[[ RECORD EXCERPTS open ]]

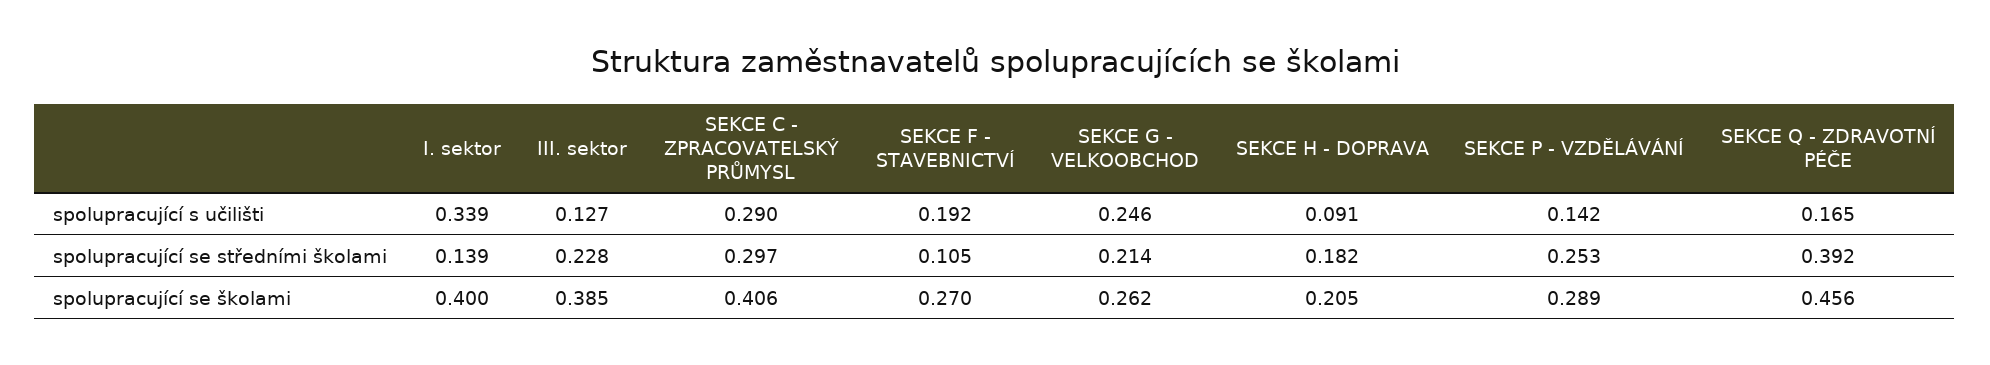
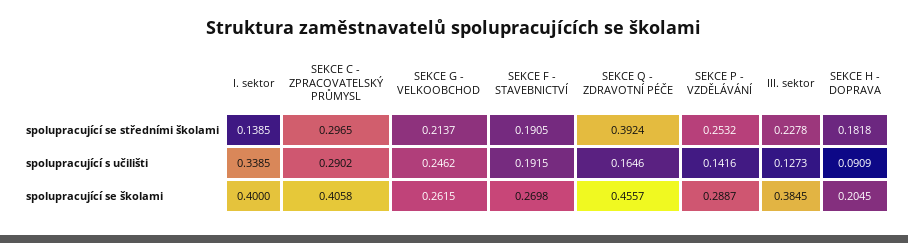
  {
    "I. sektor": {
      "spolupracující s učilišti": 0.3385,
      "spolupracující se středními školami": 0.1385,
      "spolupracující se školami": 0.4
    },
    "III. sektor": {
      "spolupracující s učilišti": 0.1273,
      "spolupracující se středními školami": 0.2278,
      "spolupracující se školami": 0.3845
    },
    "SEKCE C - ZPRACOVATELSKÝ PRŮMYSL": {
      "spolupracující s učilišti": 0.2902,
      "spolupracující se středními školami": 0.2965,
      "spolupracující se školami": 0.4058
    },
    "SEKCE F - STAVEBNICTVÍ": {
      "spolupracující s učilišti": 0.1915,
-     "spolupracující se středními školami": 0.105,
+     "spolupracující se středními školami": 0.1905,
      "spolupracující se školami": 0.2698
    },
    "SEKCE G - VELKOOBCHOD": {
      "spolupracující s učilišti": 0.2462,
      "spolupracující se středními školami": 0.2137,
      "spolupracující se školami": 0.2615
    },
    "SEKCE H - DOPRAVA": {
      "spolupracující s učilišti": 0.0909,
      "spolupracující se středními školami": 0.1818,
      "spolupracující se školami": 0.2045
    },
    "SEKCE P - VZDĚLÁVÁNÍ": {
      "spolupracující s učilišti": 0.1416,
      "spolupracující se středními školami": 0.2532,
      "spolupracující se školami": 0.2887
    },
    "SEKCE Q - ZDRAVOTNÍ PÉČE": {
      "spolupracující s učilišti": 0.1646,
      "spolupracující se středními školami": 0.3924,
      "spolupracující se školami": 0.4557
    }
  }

[[ RECORD EXCERPTS closed ]]

ACTION ITEM:
Every line from the one containing "Q - ZDRAVOTNÍ" through the last line above should be retyped exactly; no other lines are wanted.

COMPLETED TASK:
    "SEKCE Q - ZDRAVOTNÍ PÉČE": {
      "spolupracující s učilišti": 0.1646,
      "spolupracující se středními školami": 0.3924,
      "spolupracující se školami": 0.4557
    }
  }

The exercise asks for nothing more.